▸ **Lines of data**:
-*-

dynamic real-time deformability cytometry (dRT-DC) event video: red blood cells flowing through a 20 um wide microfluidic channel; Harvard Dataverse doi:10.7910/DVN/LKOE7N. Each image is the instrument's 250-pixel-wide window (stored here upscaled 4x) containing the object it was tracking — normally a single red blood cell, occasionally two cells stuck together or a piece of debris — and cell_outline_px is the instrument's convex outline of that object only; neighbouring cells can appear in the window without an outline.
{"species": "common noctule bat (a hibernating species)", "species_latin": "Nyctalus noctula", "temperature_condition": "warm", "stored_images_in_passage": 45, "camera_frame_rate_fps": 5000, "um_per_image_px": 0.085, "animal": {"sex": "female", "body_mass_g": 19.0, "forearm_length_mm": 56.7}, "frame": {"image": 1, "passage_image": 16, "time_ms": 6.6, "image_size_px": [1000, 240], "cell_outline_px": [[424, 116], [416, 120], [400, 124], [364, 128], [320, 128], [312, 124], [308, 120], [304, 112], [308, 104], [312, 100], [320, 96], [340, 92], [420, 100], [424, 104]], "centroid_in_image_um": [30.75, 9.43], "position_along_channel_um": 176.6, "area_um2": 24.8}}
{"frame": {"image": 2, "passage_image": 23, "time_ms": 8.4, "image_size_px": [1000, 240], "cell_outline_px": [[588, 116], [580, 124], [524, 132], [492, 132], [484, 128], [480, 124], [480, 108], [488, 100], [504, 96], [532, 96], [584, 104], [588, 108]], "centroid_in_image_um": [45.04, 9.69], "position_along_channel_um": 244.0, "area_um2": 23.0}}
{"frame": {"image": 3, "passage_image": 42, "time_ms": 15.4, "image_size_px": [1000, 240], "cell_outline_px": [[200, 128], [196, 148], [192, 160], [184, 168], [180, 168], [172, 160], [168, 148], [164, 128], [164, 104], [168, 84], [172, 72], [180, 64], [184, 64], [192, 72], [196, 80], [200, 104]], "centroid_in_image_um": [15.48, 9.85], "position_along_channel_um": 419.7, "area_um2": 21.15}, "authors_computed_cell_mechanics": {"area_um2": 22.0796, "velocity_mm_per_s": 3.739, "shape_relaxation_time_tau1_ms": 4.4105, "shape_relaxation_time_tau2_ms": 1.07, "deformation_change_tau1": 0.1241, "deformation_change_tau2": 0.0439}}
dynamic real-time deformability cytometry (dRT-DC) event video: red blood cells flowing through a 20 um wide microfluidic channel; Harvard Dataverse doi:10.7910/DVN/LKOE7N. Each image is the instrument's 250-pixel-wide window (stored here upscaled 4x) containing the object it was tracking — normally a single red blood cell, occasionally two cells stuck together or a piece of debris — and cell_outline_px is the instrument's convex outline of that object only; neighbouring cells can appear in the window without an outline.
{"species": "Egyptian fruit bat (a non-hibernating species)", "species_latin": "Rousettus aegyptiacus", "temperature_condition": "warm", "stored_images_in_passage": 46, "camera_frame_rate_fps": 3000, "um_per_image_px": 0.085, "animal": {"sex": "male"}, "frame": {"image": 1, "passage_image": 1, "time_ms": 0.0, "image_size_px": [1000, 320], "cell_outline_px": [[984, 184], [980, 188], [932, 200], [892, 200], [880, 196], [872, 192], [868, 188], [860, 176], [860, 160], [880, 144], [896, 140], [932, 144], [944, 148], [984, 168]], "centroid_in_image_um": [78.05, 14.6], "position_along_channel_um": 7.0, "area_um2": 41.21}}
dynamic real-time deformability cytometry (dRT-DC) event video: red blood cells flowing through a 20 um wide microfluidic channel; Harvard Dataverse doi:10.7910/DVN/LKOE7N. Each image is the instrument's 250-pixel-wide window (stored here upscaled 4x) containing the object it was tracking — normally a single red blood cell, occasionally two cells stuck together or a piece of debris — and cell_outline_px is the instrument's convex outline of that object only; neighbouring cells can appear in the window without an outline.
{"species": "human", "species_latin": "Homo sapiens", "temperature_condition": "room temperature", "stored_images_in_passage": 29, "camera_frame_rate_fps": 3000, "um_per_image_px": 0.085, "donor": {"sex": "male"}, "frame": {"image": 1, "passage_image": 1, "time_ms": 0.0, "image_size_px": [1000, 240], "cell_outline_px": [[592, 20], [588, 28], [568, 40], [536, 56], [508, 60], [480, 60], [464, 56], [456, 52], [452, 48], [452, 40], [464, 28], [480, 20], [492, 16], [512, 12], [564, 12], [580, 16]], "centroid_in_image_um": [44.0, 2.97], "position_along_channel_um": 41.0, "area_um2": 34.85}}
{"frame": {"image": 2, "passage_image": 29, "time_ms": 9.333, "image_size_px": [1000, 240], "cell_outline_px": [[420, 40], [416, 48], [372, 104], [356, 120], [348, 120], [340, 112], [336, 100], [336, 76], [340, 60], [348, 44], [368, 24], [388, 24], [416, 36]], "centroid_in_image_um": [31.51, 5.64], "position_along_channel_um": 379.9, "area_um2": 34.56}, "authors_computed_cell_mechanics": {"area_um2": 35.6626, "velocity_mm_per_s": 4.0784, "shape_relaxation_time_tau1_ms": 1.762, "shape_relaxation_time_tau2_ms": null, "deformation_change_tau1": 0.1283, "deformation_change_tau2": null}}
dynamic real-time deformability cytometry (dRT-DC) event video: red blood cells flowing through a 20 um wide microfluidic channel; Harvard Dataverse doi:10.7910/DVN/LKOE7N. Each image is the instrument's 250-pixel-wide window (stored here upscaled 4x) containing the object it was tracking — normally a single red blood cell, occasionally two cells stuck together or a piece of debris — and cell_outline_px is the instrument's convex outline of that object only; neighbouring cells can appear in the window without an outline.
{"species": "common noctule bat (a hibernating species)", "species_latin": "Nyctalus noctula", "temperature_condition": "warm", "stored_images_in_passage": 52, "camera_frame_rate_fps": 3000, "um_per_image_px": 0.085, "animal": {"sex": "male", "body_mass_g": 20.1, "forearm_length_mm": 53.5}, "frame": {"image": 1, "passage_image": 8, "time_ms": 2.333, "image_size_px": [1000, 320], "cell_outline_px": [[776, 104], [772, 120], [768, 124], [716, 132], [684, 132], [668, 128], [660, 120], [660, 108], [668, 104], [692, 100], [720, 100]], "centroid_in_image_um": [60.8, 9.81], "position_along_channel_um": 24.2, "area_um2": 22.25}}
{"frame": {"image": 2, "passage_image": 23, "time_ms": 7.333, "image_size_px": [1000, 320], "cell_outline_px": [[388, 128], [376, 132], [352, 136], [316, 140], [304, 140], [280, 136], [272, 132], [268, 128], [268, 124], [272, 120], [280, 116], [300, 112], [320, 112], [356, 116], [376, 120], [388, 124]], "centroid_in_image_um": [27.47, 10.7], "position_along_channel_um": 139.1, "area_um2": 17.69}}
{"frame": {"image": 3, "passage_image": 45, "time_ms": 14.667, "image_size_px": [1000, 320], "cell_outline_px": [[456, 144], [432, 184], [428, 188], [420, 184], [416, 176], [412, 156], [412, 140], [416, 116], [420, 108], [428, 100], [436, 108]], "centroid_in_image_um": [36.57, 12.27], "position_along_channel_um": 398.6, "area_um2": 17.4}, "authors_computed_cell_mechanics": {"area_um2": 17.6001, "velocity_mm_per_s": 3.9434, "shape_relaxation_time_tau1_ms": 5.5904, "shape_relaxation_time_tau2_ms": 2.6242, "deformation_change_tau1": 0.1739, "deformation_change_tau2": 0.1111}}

-*-

▸ **PROBLEM**: Retype the data in full and match it exactly.

▸ **SOLUTION FOR THIS EXERCISE**:
dynamic real-time deformability cytometry (dRT-DC) event video: red blood cells flowing through a 20 um wide microfluidic channel; Harvard Dataverse doi:10.7910/DVN/LKOE7N. Each image is the instrument's 250-pixel-wide window (stored here upscaled 4x) containing the object it was tracking — normally a single red blood cell, occasionally two cells stuck together or a piece of debris — and cell_outline_px is the instrument's convex outline of that object only; neighbouring cells can appear in the window without an outline.
{"species": "common noctule bat (a hibernating species)", "species_latin": "Nyctalus noctula", "temperature_condition": "warm", "stored_images_in_passage": 45, "camera_frame_rate_fps": 5000, "um_per_image_px": 0.085, "animal": {"sex": "female", "body_mass_g": 19.0, "forearm_length_mm": 56.7}, "frame": {"image": 1, "passage_image": 16, "time_ms": 6.6, "image_size_px": [1000, 240], "cell_outline_px": [[424, 116], [416, 120], [400, 124], [364, 128], [320, 128], [312, 124], [308, 120], [304, 112], [308, 104], [312, 100], [320, 96], [340, 92], [420, 100], [424, 104]], "centroid_in_image_um": [30.75, 9.43], "position_along_channel_um": 176.6, "area_um2": 24.8}}
{"frame": {"image": 2, "passage_image": 23, "time_ms": 8.4, "image_size_px": [1000, 240], "cell_outline_px": [[588, 116], [580, 124], [524, 132], [492, 132], [484, 128], [480, 124], [480, 108], [488, 100], [504, 96], [532, 96], [584, 104], [588, 108]], "centroid_in_image_um": [45.04, 9.69], "position_along_channel_um": 244.0, "area_um2": 23.0}}
{"frame": {"image": 3, "passage_image": 42, "time_ms": 15.4, "image_size_px": [1000, 240], "cell_outline_px": [[200, 128], [196, 148], [192, 160], [184, 168], [180, 168], [172, 160], [168, 148], [164, 128], [164, 104], [168, 84], [172, 72], [180, 64], [184, 64], [192, 72], [196, 80], [200, 104]], "centroid_in_image_um": [15.48, 9.85], "position_along_channel_um": 419.7, "area_um2": 21.15}, "authors_computed_cell_mechanics": {"area_um2": 22.0796, "velocity_mm_per_s": 3.739, "shape_relaxation_time_tau1_ms": 4.4105, "shape_relaxation_time_tau2_ms": 1.07, "deformation_change_tau1": 0.1241, "deformation_change_tau2": 0.0439}}
dynamic real-time deformability cytometry (dRT-DC) event video: red blood cells flowing through a 20 um wide microfluidic channel; Harvard Dataverse doi:10.7910/DVN/LKOE7N. Each image is the instrument's 250-pixel-wide window (stored here upscaled 4x) containing the object it was tracking — normally a single red blood cell, occasionally two cells stuck together or a piece of debris — and cell_outline_px is the instrument's convex outline of that object only; neighbouring cells can appear in the window without an outline.
{"species": "Egyptian fruit bat (a non-hibernating species)", "species_latin": "Rousettus aegyptiacus", "temperature_condition": "warm", "stored_images_in_passage": 46, "camera_frame_rate_fps": 3000, "um_per_image_px": 0.085, "animal": {"sex": "male"}, "frame": {"image": 1, "passage_image": 1, "time_ms": 0.0, "image_size_px": [1000, 320], "cell_outline_px": [[984, 184], [980, 188], [932, 200], [892, 200], [880, 196], [872, 192], [868, 188], [860, 176], [860, 160], [880, 144], [896, 140], [932, 144], [944, 148], [984, 168]], "centroid_in_image_um": [78.05, 14.6], "position_along_channel_um": 7.0, "area_um2": 41.21}}
dynamic real-time deformability cytometry (dRT-DC) event video: red blood cells flowing through a 20 um wide microfluidic channel; Harvard Dataverse doi:10.7910/DVN/LKOE7N. Each image is the instrument's 250-pixel-wide window (stored here upscaled 4x) containing the object it was tracking — normally a single red blood cell, occasionally two cells stuck together or a piece of debris — and cell_outline_px is the instrument's convex outline of that object only; neighbouring cells can appear in the window without an outline.
{"species": "human", "species_latin": "Homo sapiens", "temperature_condition": "room temperature", "stored_images_in_passage": 29, "camera_frame_rate_fps": 3000, "um_per_image_px": 0.085, "donor": {"sex": "male"}, "frame": {"image": 1, "passage_image": 1, "time_ms": 0.0, "image_size_px": [1000, 240], "cell_outline_px": [[592, 20], [588, 28], [568, 40], [536, 56], [508, 60], [480, 60], [464, 56], [456, 52], [452, 48], [452, 40], [464, 28], [480, 20], [492, 16], [512, 12], [564, 12], [580, 16]], "centroid_in_image_um": [44.0, 2.97], "position_along_channel_um": 41.0, "area_um2": 34.85}}
{"frame": {"image": 2, "passage_image": 29, "time_ms": 9.333, "image_size_px": [1000, 240], "cell_outline_px": [[420, 40], [416, 48], [372, 104], [356, 120], [348, 120], [340, 112], [336, 100], [336, 76], [340, 60], [348, 44], [368, 24], [388, 24], [416, 36]], "centroid_in_image_um": [31.51, 5.64], "position_along_channel_um": 379.9, "area_um2": 34.56}, "authors_computed_cell_mechanics": {"area_um2": 35.6626, "velocity_mm_per_s": 4.0784, "shape_relaxation_time_tau1_ms": 1.762, "shape_relaxation_time_tau2_ms": null, "deformation_change_tau1": 0.1283, "deformation_change_tau2": null}}
dynamic real-time deformability cytometry (dRT-DC) event video: red blood cells flowing through a 20 um wide microfluidic channel; Harvard Dataverse doi:10.7910/DVN/LKOE7N. Each image is the instrument's 250-pixel-wide window (stored here upscaled 4x) containing the object it was tracking — normally a single red blood cell, occasionally two cells stuck together or a piece of debris — and cell_outline_px is the instrument's convex outline of that object only; neighbouring cells can appear in the window without an outline.
{"species": "common noctule bat (a hibernating species)", "species_latin": "Nyctalus noctula", "temperature_condition": "warm", "stored_images_in_passage": 52, "camera_frame_rate_fps": 3000, "um_per_image_px": 0.085, "animal": {"sex": "male", "body_mass_g": 20.1, "forearm_length_mm": 53.5}, "frame": {"image": 1, "passage_image": 8, "time_ms": 2.333, "image_size_px": [1000, 320], "cell_outline_px": [[776, 104], [772, 120], [768, 124], [716, 132], [684, 132], [668, 128], [660, 120], [660, 108], [668, 104], [692, 100], [720, 100]], "centroid_in_image_um": [60.8, 9.81], "position_along_channel_um": 24.2, "area_um2": 22.25}}
{"frame": {"image": 2, "passage_image": 23, "time_ms": 7.333, "image_size_px": [1000, 320], "cell_outline_px": [[388, 128], [376, 132], [352, 136], [316, 140], [304, 140], [280, 136], [272, 132], [268, 128], [268, 124], [272, 120], [280, 116], [300, 112], [320, 112], [356, 116], [376, 120], [388, 124]], "centroid_in_image_um": [27.47, 10.7], "position_along_channel_um": 139.1, "area_um2": 17.69}}
{"frame": {"image": 3, "passage_image": 45, "time_ms": 14.667, "image_size_px": [1000, 320], "cell_outline_px": [[456, 144], [432, 184], [428, 188], [420, 184], [416, 176], [412, 156], [412, 140], [416, 116], [420, 108], [428, 100], [436, 108]], "centroid_in_image_um": [36.57, 12.27], "position_along_channel_um": 398.6, "area_um2": 17.4}, "authors_computed_cell_mechanics": {"area_um2": 17.6001, "velocity_mm_per_s": 3.9434, "shape_relaxation_time_tau1_ms": 5.5904, "shape_relaxation_time_tau2_ms": 2.6242, "deformation_change_tau1": 0.1739, "deformation_change_tau2": 0.1111}}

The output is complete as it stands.